== Record excerpts ==

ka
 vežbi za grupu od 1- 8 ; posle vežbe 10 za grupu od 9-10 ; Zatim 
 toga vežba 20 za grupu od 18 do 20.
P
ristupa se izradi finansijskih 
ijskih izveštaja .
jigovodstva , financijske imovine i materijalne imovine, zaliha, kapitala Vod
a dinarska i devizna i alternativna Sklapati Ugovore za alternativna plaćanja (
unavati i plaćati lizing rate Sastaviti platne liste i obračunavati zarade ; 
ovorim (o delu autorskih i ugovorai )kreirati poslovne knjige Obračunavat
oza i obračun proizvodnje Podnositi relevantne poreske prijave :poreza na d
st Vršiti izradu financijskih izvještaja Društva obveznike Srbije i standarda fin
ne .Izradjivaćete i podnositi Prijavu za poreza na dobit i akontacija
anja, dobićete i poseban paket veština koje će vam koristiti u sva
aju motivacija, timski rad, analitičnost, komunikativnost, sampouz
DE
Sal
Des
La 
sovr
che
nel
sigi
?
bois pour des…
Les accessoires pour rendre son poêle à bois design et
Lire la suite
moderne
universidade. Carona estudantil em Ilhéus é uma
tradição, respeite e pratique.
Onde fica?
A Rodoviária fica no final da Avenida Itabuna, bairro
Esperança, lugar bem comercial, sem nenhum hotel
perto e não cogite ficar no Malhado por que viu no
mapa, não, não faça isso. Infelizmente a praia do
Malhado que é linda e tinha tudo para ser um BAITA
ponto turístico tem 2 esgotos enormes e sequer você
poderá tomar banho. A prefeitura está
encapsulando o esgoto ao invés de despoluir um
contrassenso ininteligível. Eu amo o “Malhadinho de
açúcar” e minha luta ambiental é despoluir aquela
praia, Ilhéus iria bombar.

===

▸ Exercise directions
Read through the records above and copy the lines that contain "bois".

▸ Response box
bois pour des…
Les accessoires pour rendre son poêle à bois design et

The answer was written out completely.